◆ DATA FOR THE TASK:
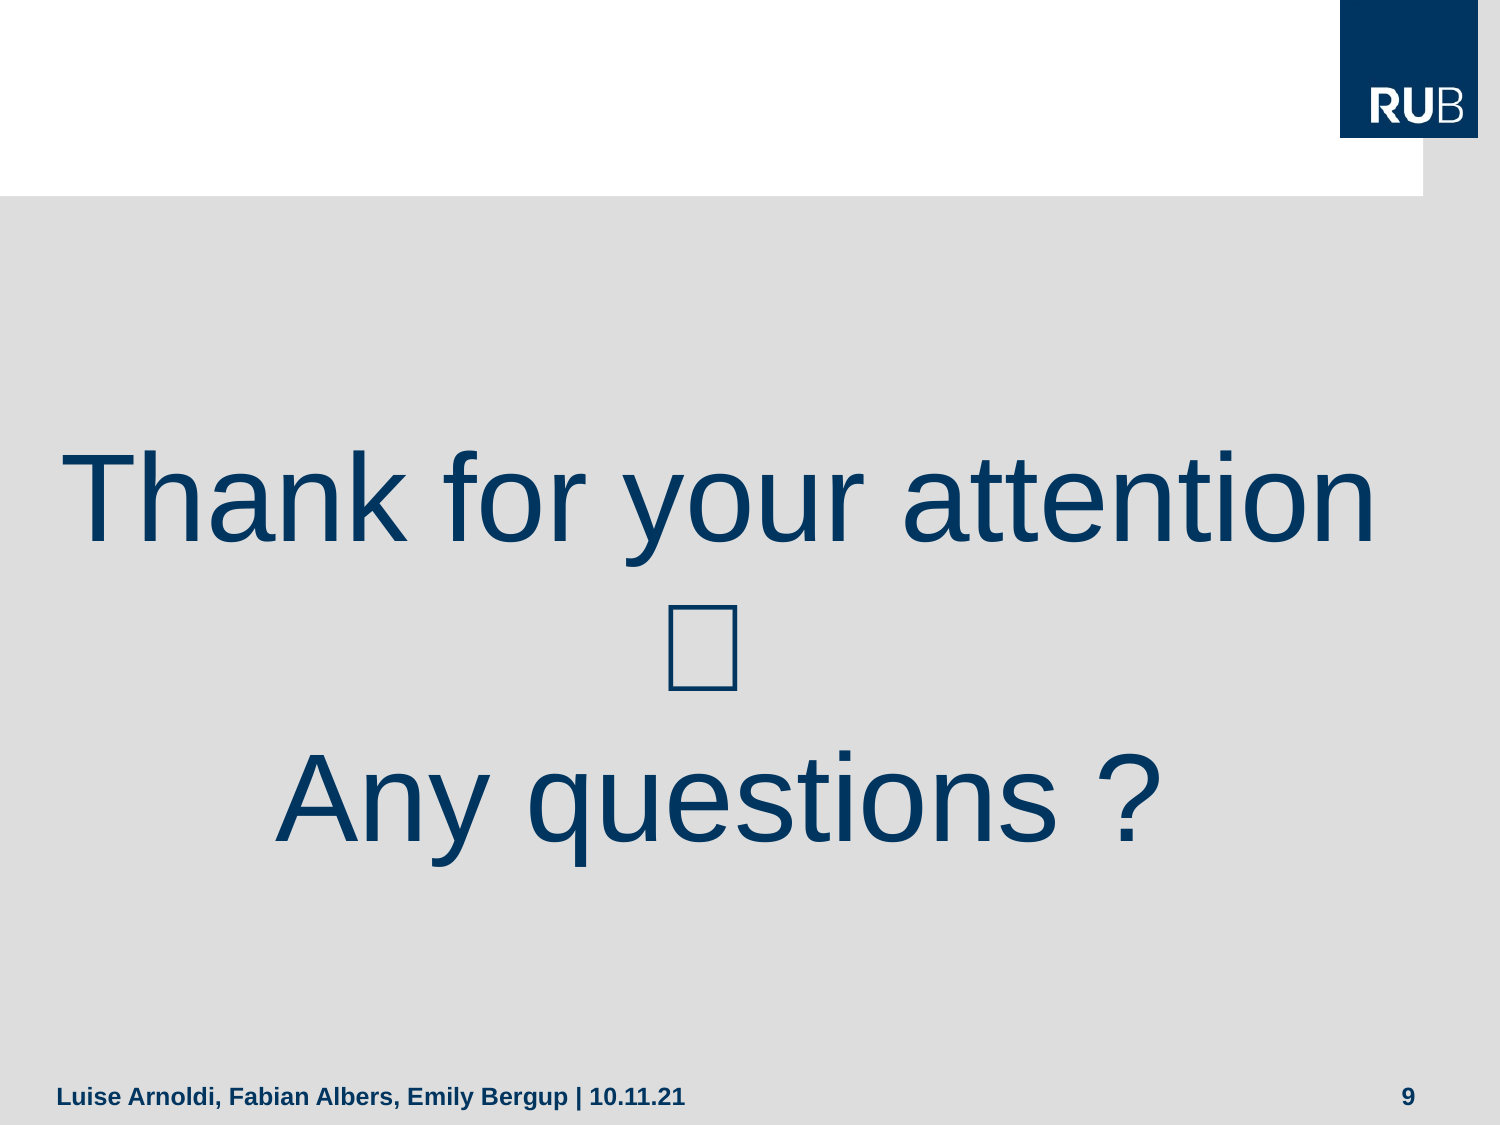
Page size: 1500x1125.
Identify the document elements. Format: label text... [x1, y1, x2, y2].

picture [1340, 0, 1478, 138]
slide_number 9 [1340, 1065, 1431, 1125]
footer Luise Arnoldi, Fabian Albers, Emily Bergup | 10.11.21 [41, 1065, 1340, 1125]
list Thank for your attention  Any questions ? [41, 408, 1400, 1047]
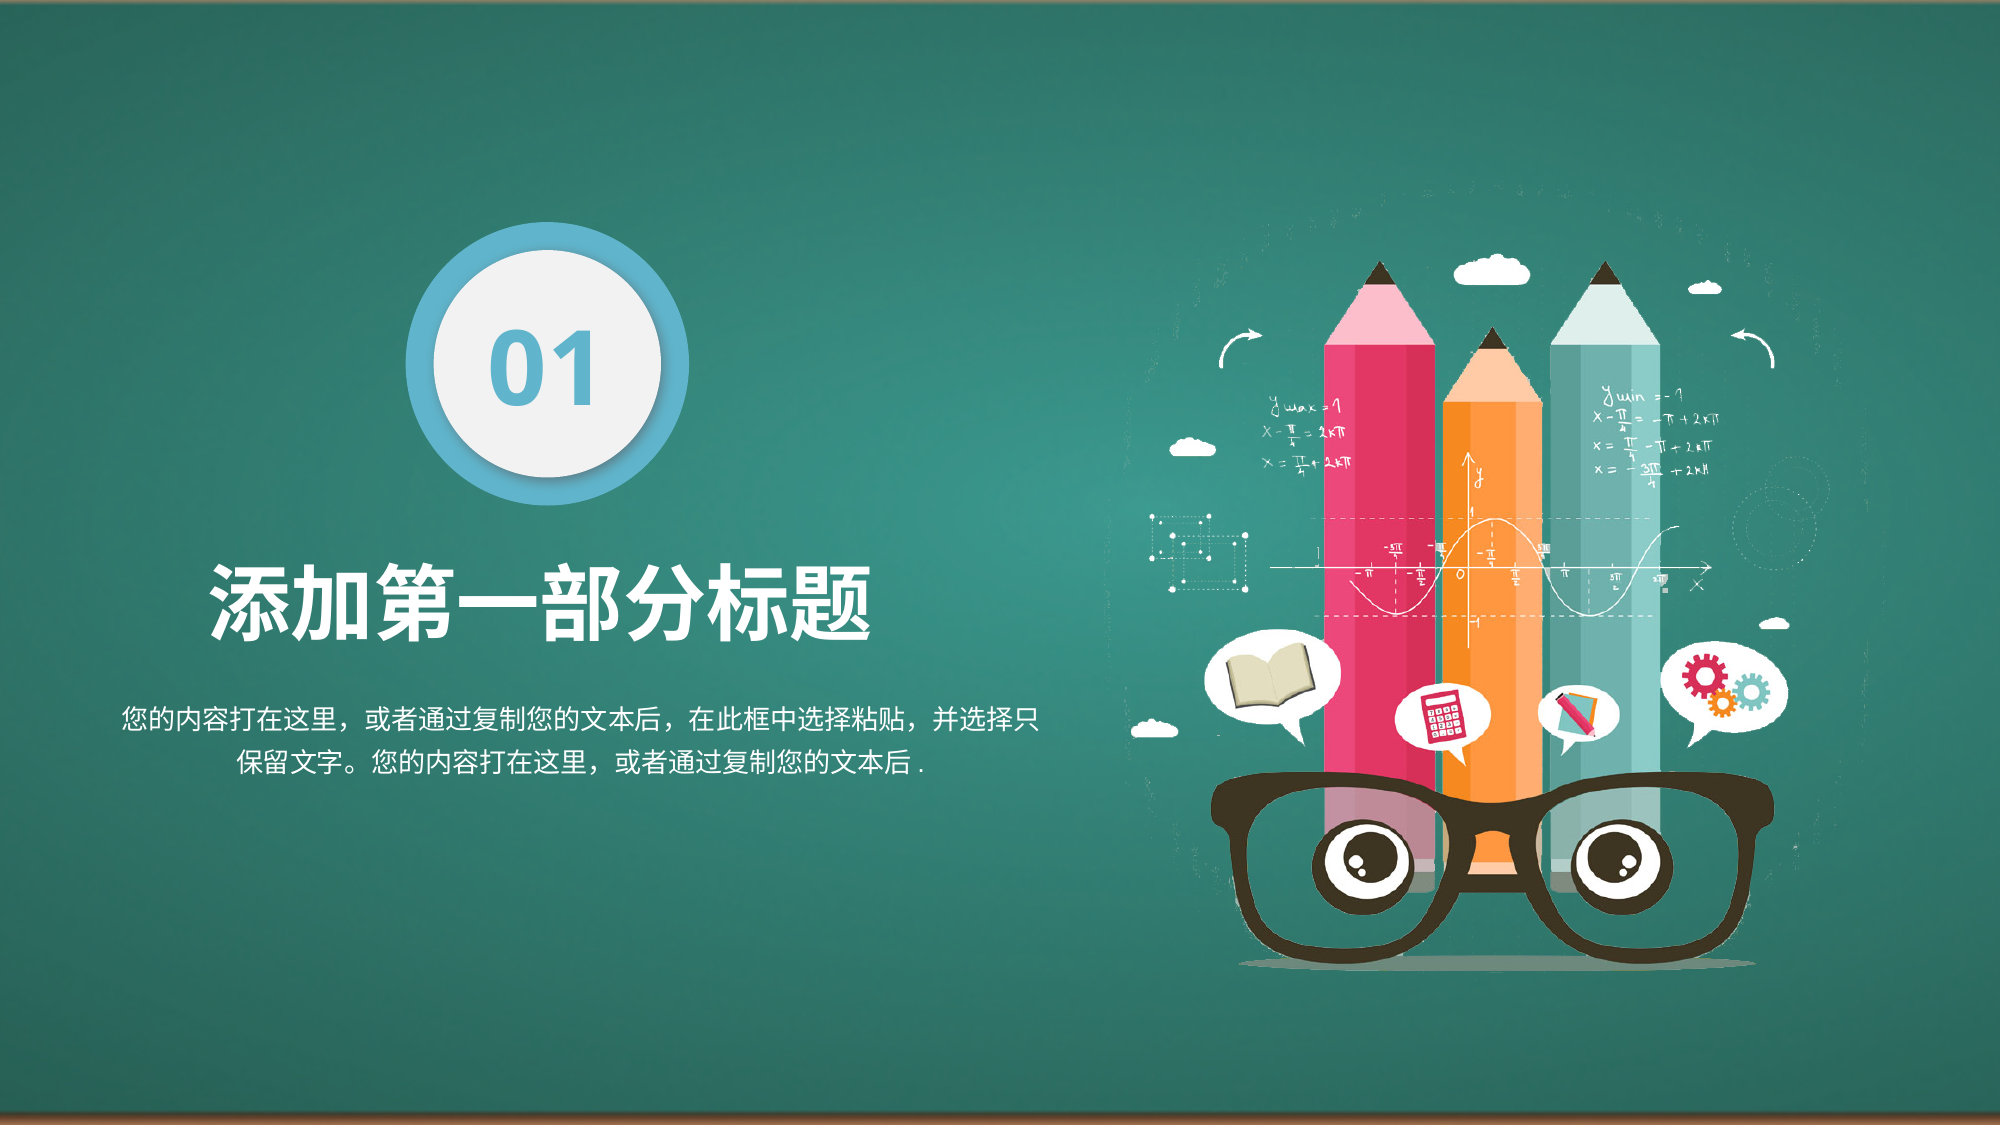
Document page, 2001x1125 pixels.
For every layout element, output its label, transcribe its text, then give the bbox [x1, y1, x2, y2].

picture [0, 0, 2000, 1125]
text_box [405, 221, 690, 506]
text_box 您的内容打在这里，或者通过复制您的文本后，在此框中选择粘贴，并选择只保留文字。您的内容打在这里，或者通过复制您的文本后. [98, 683, 1056, 788]
text_box 添加第一部分标题 [186, 541, 1045, 662]
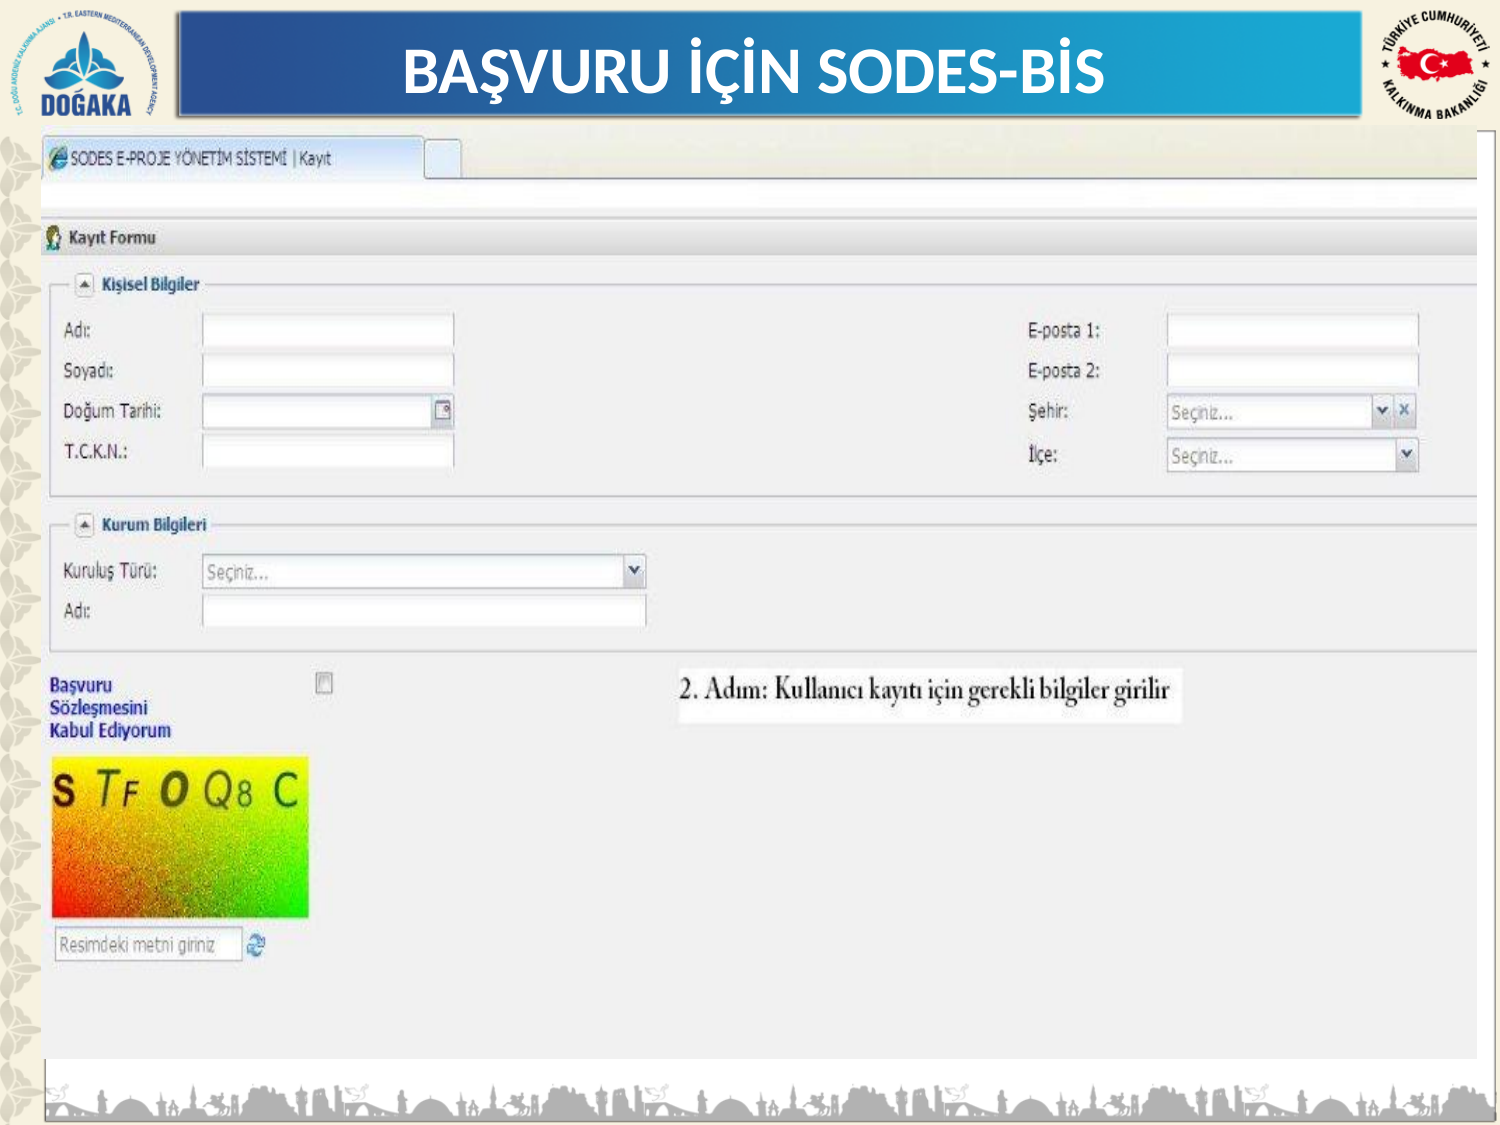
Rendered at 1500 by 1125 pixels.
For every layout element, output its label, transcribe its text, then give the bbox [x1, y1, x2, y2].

title BAŞVURU İÇİN SODES-BİS [183, 19, 1341, 114]
picture [0, 0, 1500, 1125]
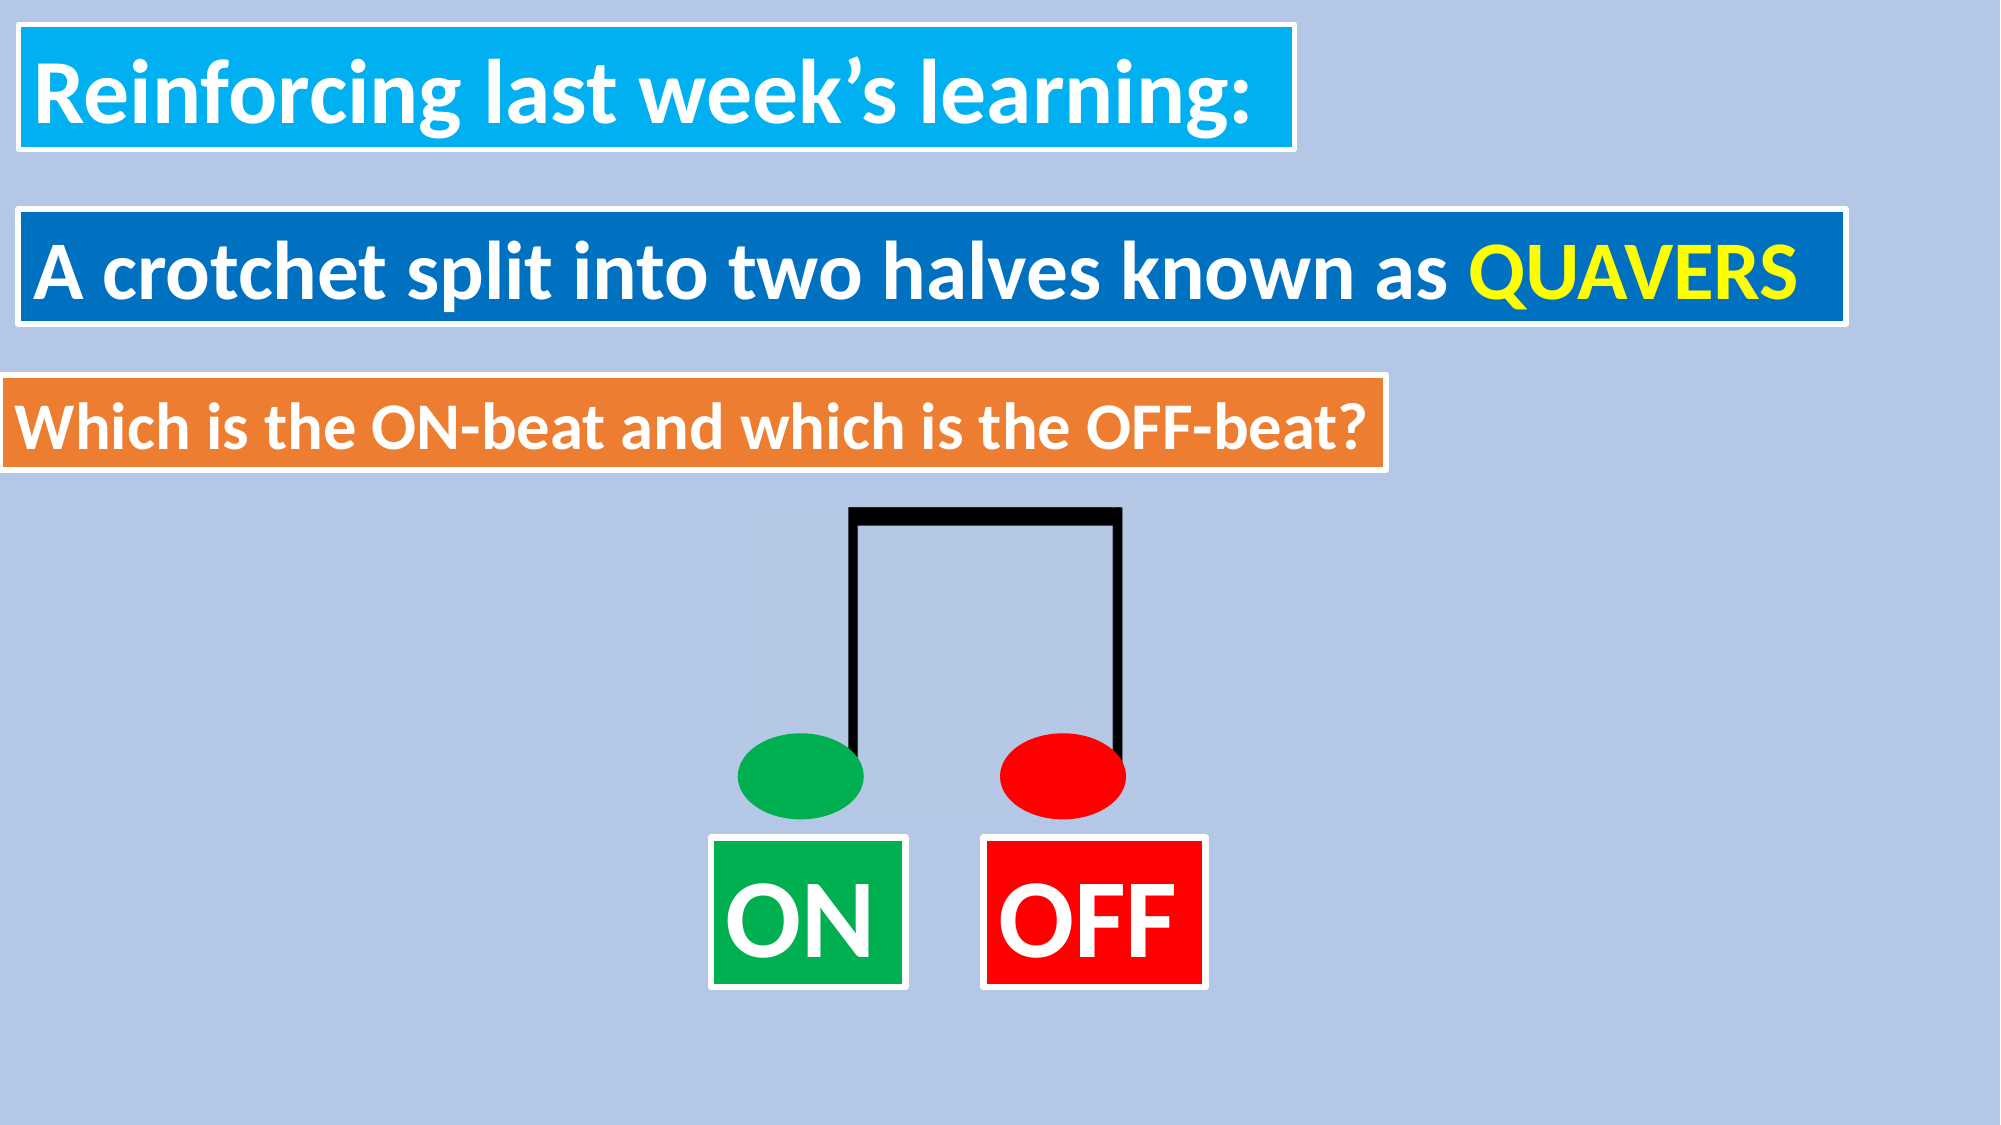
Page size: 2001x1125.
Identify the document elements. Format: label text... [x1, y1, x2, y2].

◆ WHAT TO PRODUCE:
Return exactly the part of the listing above that opens with the line containing "Document page, 2001x1125 pixels." and closes with the line containing "Rendered at 1500 by 1125 pixels.". Pictures stay out.

◆ RESULT:
Document page, 2001x1125 pixels.
For every layout element, output its label, transcribe its text, then give the bbox [x1, y1, x2, y2].

picture [0, 0, 2000, 1125]
text_box [405, 221, 690, 506]
text_box 您的内容打在这里，或者通过复制您的文本后，在此框中选择粘贴，并选择只保留文字。您的内容打在这里，或者通过复制您的文本后. [98, 683, 1056, 788]
text_box 添加第一部分标题 [186, 541, 1045, 662]
Rendered at 1500 by 1125 pixels.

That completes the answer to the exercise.